■ What you will do:
Recast the data below as a numbered list with one entry per line, skipping blank lines and omitting every picture line.

■ Entries supplied:
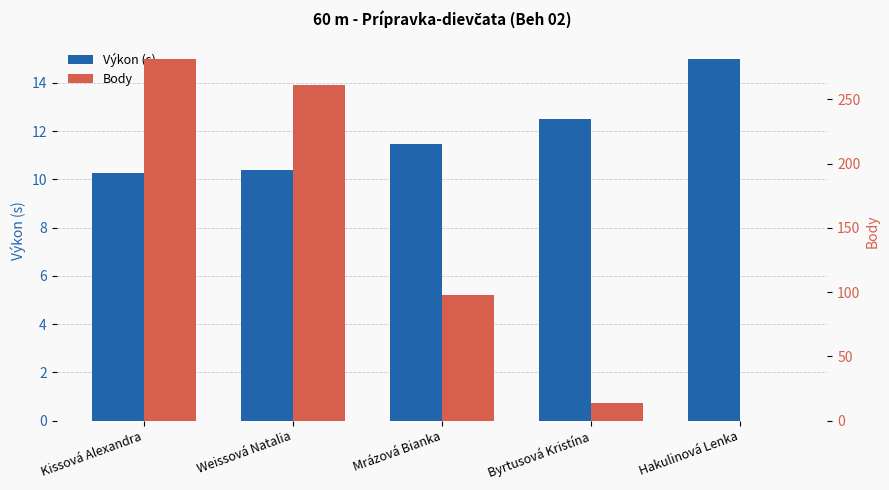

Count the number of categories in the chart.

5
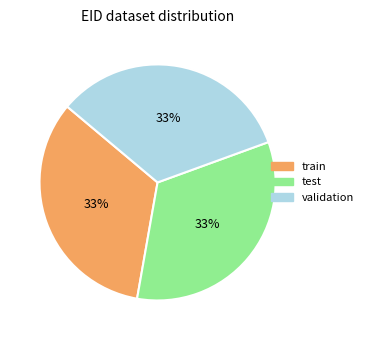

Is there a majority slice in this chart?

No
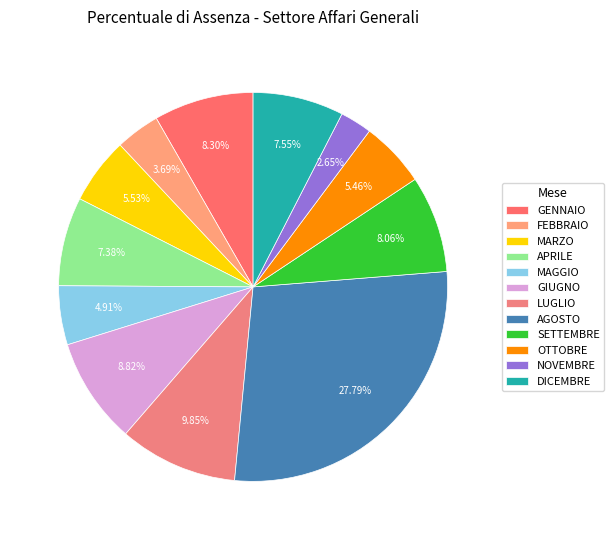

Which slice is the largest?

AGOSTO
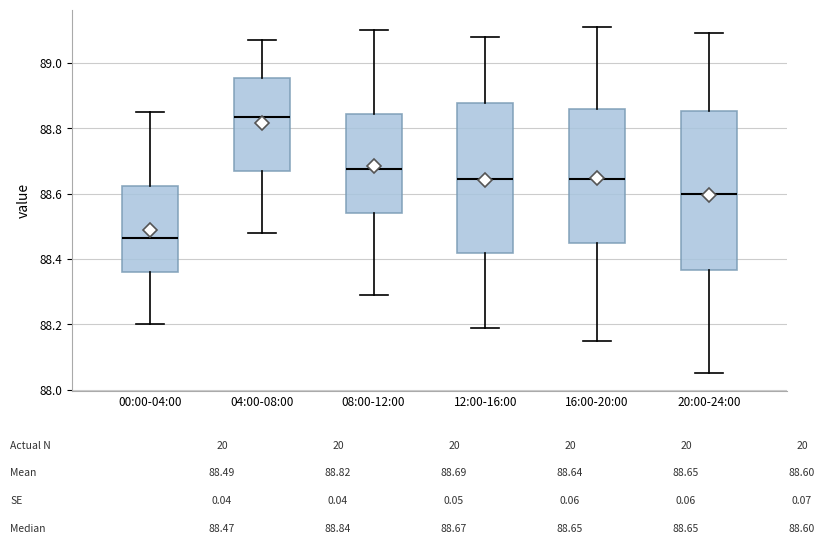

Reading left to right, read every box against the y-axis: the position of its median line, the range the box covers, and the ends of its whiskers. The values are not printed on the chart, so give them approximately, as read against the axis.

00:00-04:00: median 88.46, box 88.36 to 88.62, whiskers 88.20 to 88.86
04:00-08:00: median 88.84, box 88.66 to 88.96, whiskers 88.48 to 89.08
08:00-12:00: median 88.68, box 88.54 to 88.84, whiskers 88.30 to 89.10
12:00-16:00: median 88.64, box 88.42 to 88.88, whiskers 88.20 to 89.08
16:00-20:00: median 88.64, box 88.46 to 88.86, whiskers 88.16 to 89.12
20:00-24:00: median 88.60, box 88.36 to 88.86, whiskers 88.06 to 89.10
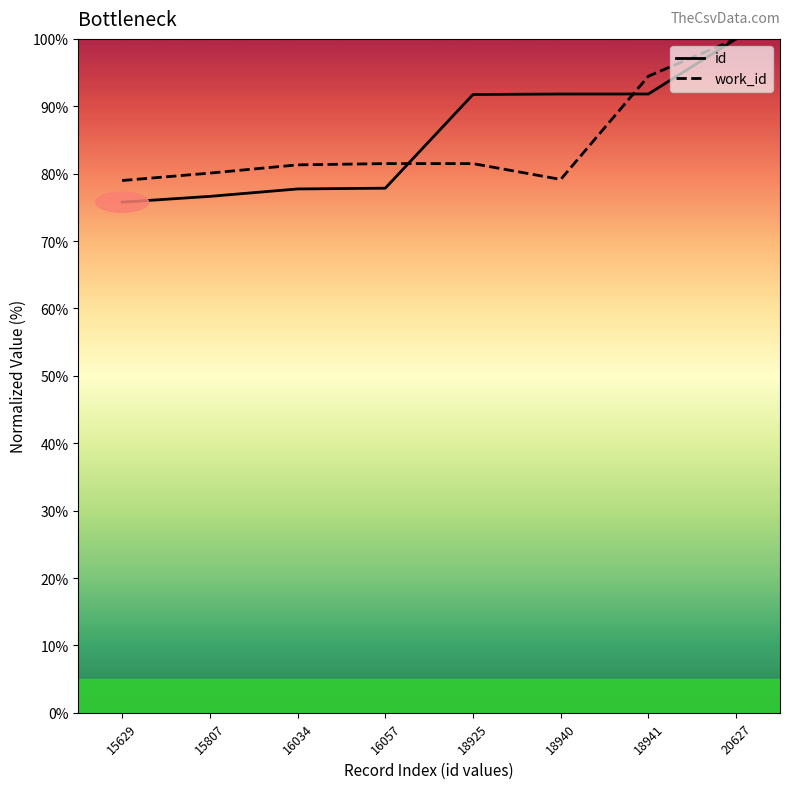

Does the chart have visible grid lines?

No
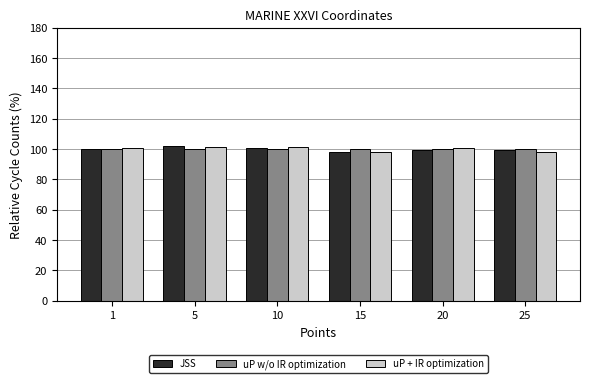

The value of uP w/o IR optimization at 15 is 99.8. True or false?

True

■ Answer to the exercise:
1. Count the number of categories in the chart.
2. 5
3. Is there a majority slice in this chart?
4. No
5. Which slice is the largest?
6. AGOSTO
7. Reading left to right, read every box against the y-axis: the position of its median line, the range the box covers, and the ends of its whiskers. The values are not printed on the chart, so give them approximately, as read against the axis.
8. 00:00-04:00: median 88.46, box 88.36 to 88.62, whiskers 88.20 to 88.86
9. 04:00-08:00: median 88.84, box 88.66 to 88.96, whiskers 88.48 to 89.08
10. 08:00-12:00: median 88.68, box 88.54 to 88.84, whiskers 88.30 to 89.10
11. 12:00-16:00: median 88.64, box 88.42 to 88.88, whiskers 88.20 to 89.08
12. 16:00-20:00: median 88.64, box 88.46 to 88.86, whiskers 88.16 to 89.12
13. 20:00-24:00: median 88.60, box 88.36 to 88.86, whiskers 88.06 to 89.10
14. Does the chart have visible grid lines?
15. No
16. The value of uP w/o IR optimization at 15 is 99.8. True or false?
17. True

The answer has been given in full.